Ende der Reise:Das neue Yoga

Der Wald gilt seit der Romantik als Sehnsuchtsort der Deutschen. Nun drängt ein neuer Trend aus Japan mit Macht in den deutschen Forst: das Waldbaden. Es soll gesund machen. Behaupten die Hoteliers und freuen sich über neue Einkünfte.

Von Hans Gasser

Da kommt was auf uns zu. Nach Wellness, Nordic Walking und Yoga durfte man gespannt sein, welche touristisch verwertbare Tätig-, oder noch besser, Untätigkeit als Nächstes die Websites und Geldbeutel von Urlaubsorten und Hotels füllen würde. And the winner is: Waldbaden. Man kann auch Shinrin-yoku dazu sagen. Denn der neue Urlaubstrend kommt aus Japan. Die Japaner hängen eben nicht nur in Virtual-Reality-Welten herum. Sie gehen auch gerne mal in den Wald, um sich von ihrem stressigen Leben zu erholen. Kann man verstehen.
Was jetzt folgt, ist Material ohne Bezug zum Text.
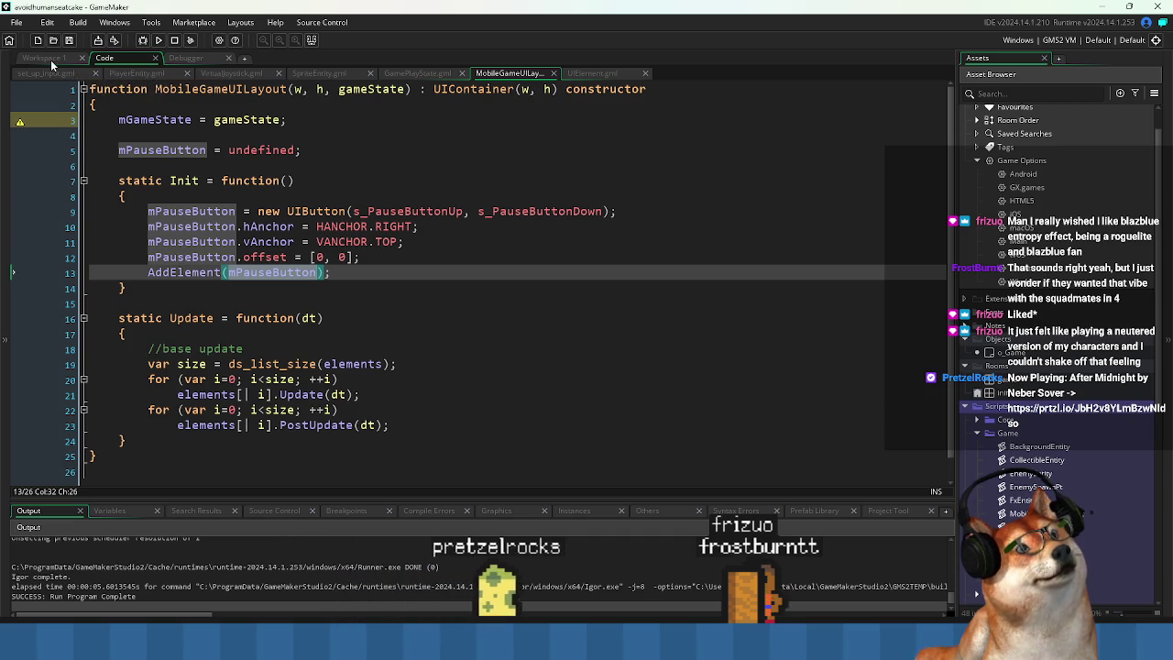
pyautogui.click(420, 73)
Aber sie belassen es nicht bei einem Spaziergang, sondern haben Millionen in Forschungsprojekte gesteckt, die die medizinische Wirkung des Waldbadens auf den Menschen beweisen sollen: Sogenannte Terpene, Botenstoffe der Bäume, sollen Killerzellen zur Abwehr von Krankheitserregern vermehren.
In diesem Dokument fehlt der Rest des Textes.